Anderthalb Monate ist es her, da erschien ‚Depression Cherry‘. Ein gelinde gesagt streitbares Album, dem wir – trotz (oder gerade wegen?) bewährter Zusammensetzung – seinerzeit (sagt man das schon so nach sechs Wochen?) kaum mehr als seine Farbe und seinen Samt abgewinnen konnten. Im Anschluss daran schien das Wildkirschbonbon gelutscht und das übliche mehrjährige Warten auf Besserung eingeläutet.

Doch was haben wir uns getäuscht! Alex Scally und Victoria Legrand, diesen Füchsen, ist es gelungen, ein zweites Album an der Weltöffentlichkeit vorbeizuschmuggeln und für den Release zu präparieren – ohne Promo-Kampagne oder sonstigen Wirbel. Nun bringen sie es einfach heraus. Einfach so! 2015! Das soll ihnen erst mal jemand nachmachen.

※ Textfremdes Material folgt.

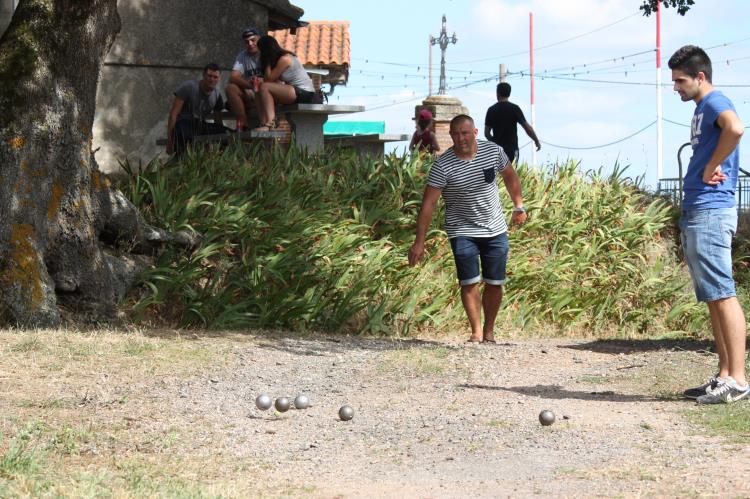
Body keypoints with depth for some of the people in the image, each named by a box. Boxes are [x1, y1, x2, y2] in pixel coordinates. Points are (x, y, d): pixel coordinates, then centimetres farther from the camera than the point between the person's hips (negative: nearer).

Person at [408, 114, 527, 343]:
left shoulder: (493, 151, -7)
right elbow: (428, 204, -17)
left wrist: (519, 206, 13)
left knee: (495, 283, 5)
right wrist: (419, 242, -20)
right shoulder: (443, 165, -17)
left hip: (496, 230, 3)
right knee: (469, 282, -12)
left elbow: (510, 176, 14)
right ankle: (476, 331, -4)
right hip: (462, 232, -3)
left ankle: (489, 331, 18)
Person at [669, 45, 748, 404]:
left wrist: (712, 167, -20)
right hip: (695, 214, 10)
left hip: (711, 213, -10)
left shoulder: (715, 103, -9)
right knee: (713, 298, 10)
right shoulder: (701, 109, 20)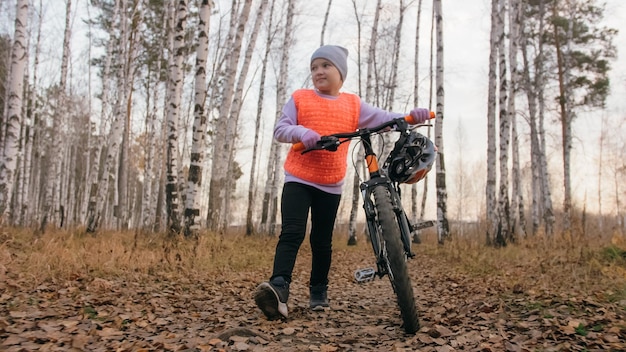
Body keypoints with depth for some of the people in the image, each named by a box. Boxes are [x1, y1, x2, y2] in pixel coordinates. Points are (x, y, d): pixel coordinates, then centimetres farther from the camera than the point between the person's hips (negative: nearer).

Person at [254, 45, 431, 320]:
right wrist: (300, 132, -22)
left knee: (322, 241, 10)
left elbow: (384, 119, 5)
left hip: (331, 185, 2)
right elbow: (280, 129, -2)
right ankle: (279, 289, -23)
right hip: (298, 179, -2)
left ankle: (318, 292, 22)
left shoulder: (353, 105, 9)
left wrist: (411, 117, -13)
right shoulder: (299, 98, 4)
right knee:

Wer mag, kann ‚Depression Cherry‘ nun mit anderen Augen sehen. Als die Fassung des wahren Juwels – denn ‚Thank Your Lucky Stars‘ ist eines – etwa, als Köder, den der böse Markt zerfleischen, an dem er sich satt essen sollte, oder als Testballon, um die Einflugschneise dieses so bald schon kommenden nächsten große Wurfes zu bestimmen. So oder so: Mit dieser LP-Nachgeburt auf dem Teller lässt sich eigentlich nur gewinnen.

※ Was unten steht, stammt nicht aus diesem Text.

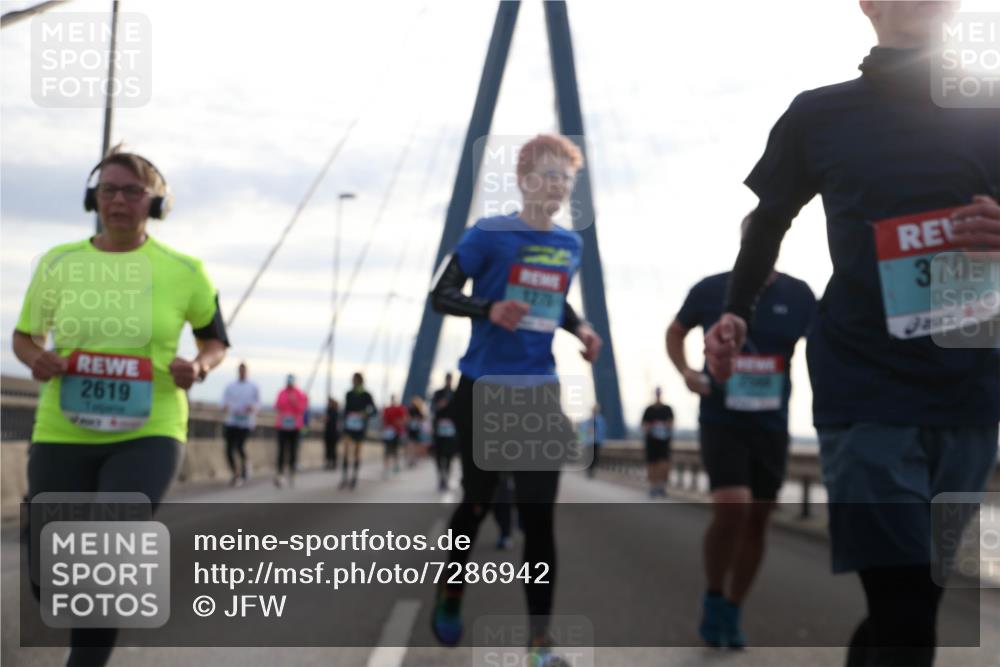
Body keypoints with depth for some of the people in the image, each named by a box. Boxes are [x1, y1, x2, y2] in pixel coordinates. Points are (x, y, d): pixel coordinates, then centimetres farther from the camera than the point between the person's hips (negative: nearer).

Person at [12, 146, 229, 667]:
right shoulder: (58, 263, 3)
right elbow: (23, 336, 15)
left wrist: (198, 365, -10)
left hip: (147, 435, -2)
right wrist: (36, 359, -8)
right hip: (62, 435, 2)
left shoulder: (182, 271, 0)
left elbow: (216, 340, 13)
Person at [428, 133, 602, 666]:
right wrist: (489, 309, -27)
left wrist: (579, 328, 3)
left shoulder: (569, 246, 7)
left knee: (540, 517, -2)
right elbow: (441, 294, -9)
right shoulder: (489, 234, -10)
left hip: (539, 393, 4)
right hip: (484, 390, -4)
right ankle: (450, 595, 38)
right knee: (477, 503, 10)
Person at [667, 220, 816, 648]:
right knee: (732, 507, -20)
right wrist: (685, 371, -6)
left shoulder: (798, 296, -1)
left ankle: (732, 614, 23)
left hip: (772, 425, 3)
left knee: (757, 520, 7)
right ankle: (714, 599, 3)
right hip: (721, 421, -3)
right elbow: (675, 332, 13)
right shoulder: (710, 290, -3)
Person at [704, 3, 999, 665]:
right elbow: (770, 220, 17)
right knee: (903, 614, -12)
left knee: (917, 601, 12)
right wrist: (736, 315, 3)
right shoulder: (819, 115, 5)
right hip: (868, 394, -3)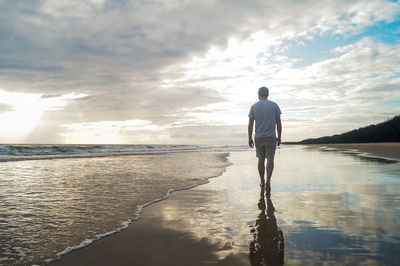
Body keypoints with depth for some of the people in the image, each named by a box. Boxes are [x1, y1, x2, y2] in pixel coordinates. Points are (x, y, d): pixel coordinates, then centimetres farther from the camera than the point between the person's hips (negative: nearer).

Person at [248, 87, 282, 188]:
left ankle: (262, 181, 17)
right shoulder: (274, 105, 0)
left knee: (261, 160, 12)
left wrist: (250, 138, 3)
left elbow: (250, 124, -3)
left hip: (259, 138, 1)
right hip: (271, 138, -1)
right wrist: (279, 137, 4)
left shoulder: (254, 107, -1)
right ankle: (268, 180, -14)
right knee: (270, 159, 2)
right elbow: (279, 123, -3)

Das Beste an dem ganzen Manöver aber ist der unmittelbare Effekt: Wenn dann im festen Griff der Ernüchterung doch noch die Wendung eintritt – ach, was schreibe ich! – aufmarschiert, nein, galoppiert, auf Pferden und in goldenen Rüstungen und nichts mehr so ist, wie es schien, dafür aber alles wie durch ein Wunder gerettet, gerade als man sich mühevoll dazu durchgerungen hatte, sich den Umständen geschlagen zu geben. Oh, Beach House, ihr Lichtgestalten der Leaklosigkeit, wie fett sind die Props, die ihr allein schon dafür verdient, in den 10er Jahren des ersten Jahrhunderts im neuen Jahrtausend, diesen Jahren der prä-totalen Vernetzung, ein Album zu veröffentlichen, von dem wirklich keine Sau zuvor gewusst hat! Antwort: exorbitant fett.

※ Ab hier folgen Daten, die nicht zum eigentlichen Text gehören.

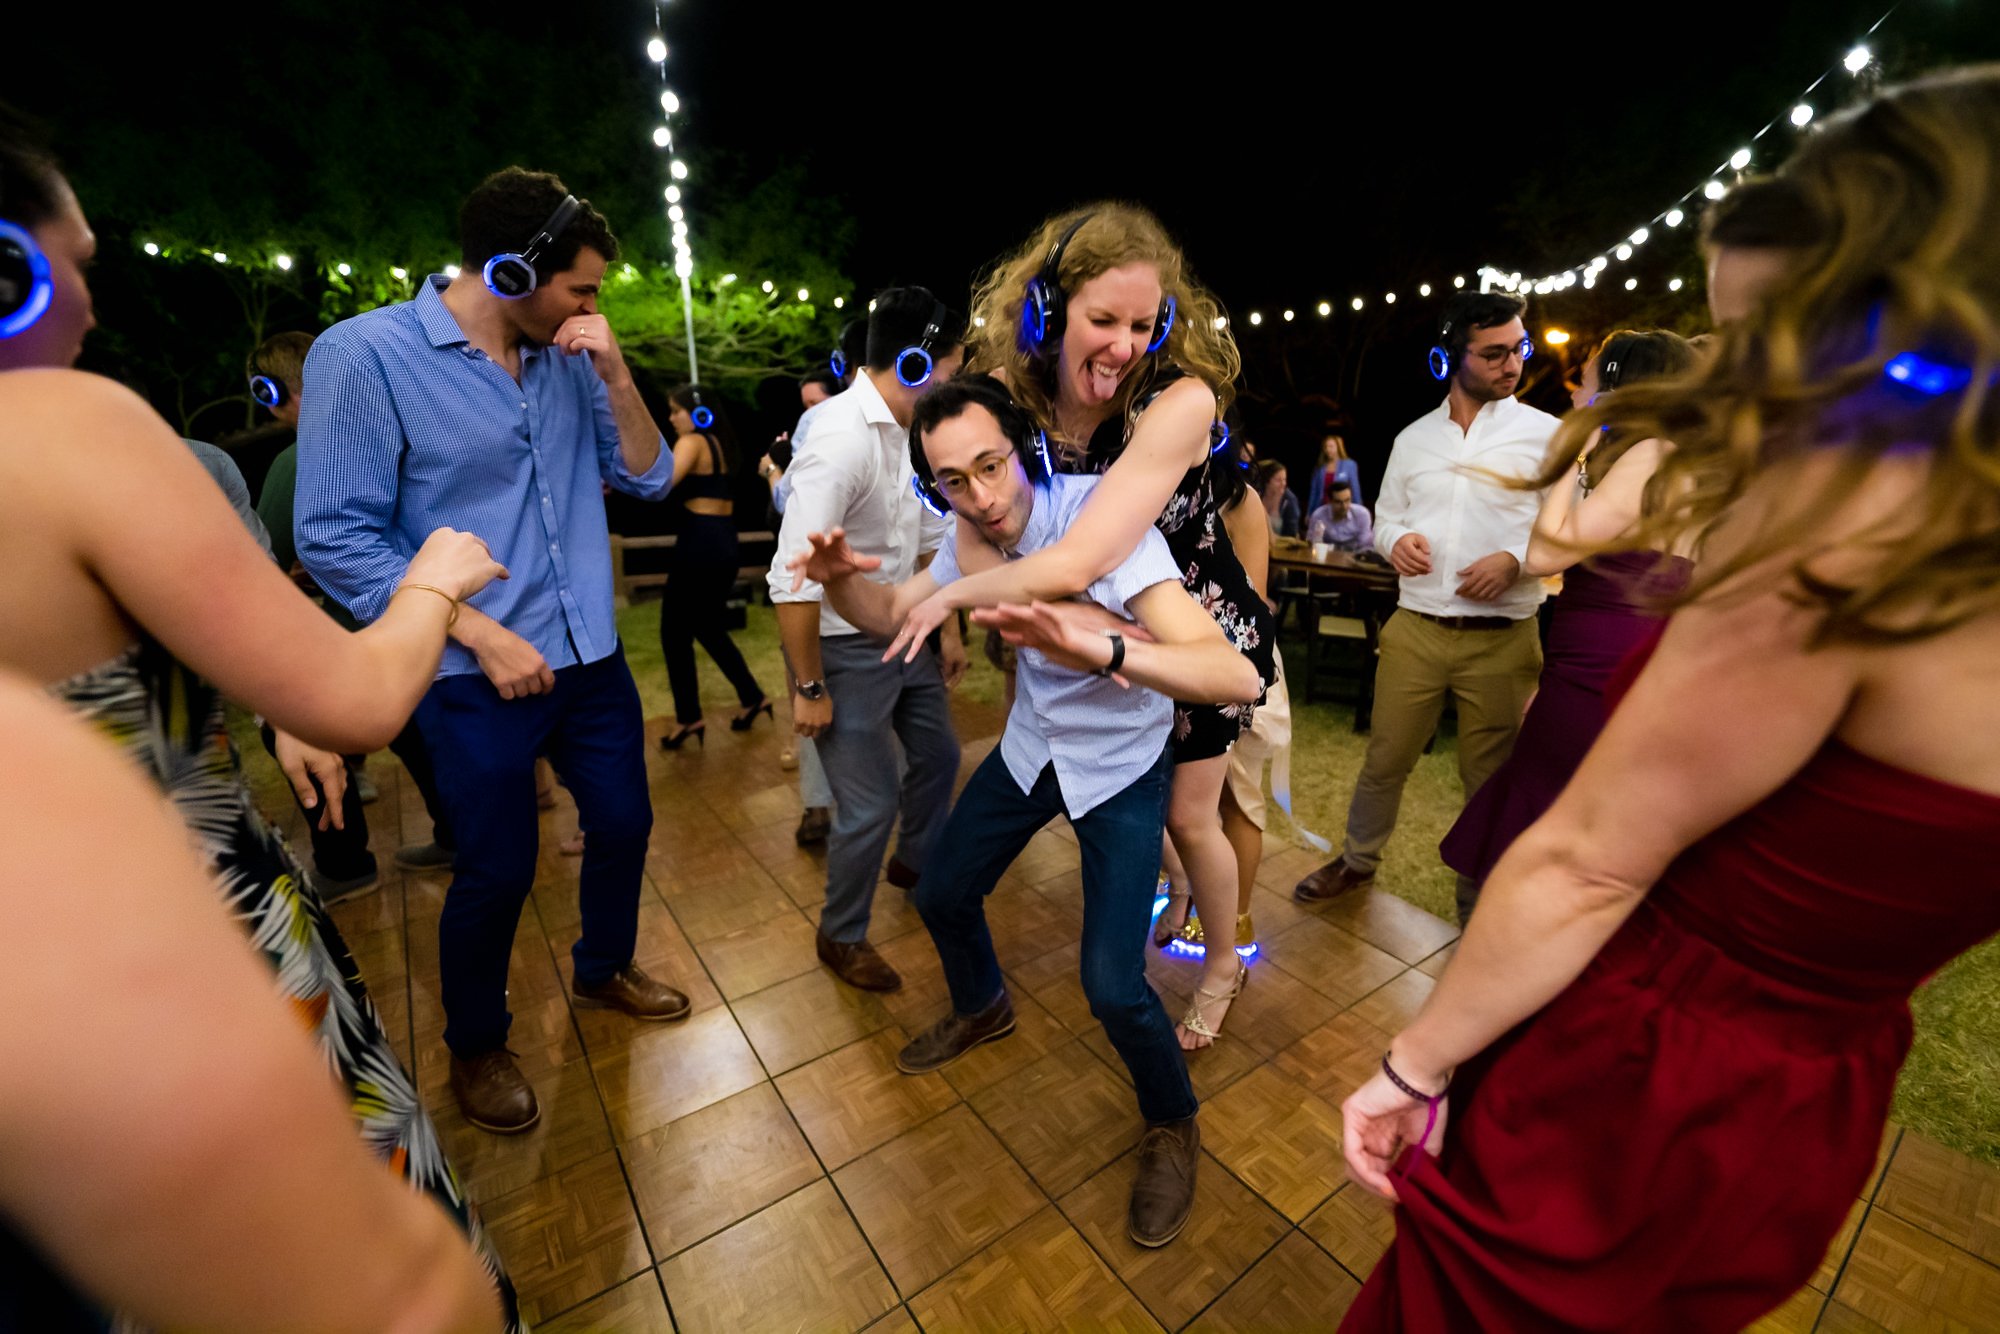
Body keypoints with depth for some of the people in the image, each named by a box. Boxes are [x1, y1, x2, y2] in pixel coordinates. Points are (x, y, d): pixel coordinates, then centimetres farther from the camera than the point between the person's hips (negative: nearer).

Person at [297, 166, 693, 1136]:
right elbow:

Doch Marketing hin oder her: Was am Ende zählt in, ist der musikalische Verdienst. Und der stimmt sowas von: ‚Thank Your Lucky Stars‘ schüttet den Löwenanteil des Lohns aus, den sich das dunstige Dreampop-Duo für seine letzte Studio-Session verdient hat – und steigert sich noch dazu mit jedem seiner neun Stücke – wunderliche Pop-Songs mit verhangen-hypnotischen Harmonien, wie wohl nur Beach House sie zubereiten können. Hier liegen die Trauerklöße dampfend und in Sauce auf dem Teller, wickeln einen die leierigen Riff-Schleifen wieder ein, schaukelt einen Legrands Gesang in lange vermisste Traumphasen. Doch Moment mal, was war das? Der Schleifpunkt zur Distortion? Ein Sandkörnchen auf dem Tonabnehmer? Songtitel wie ‚Elegy To The Void‘ zeigen an, was Sache ist; die meiste Bitterkeit aber sickert wieder so verlockend in die Ritzen wie zu Zeiten eigentlich gar nicht so alter Großtaten. Und so ist letztlich doch noch alles gut, der Leumund wiederhergestellt, 2015 gerettet. Den Sternen sei Dank.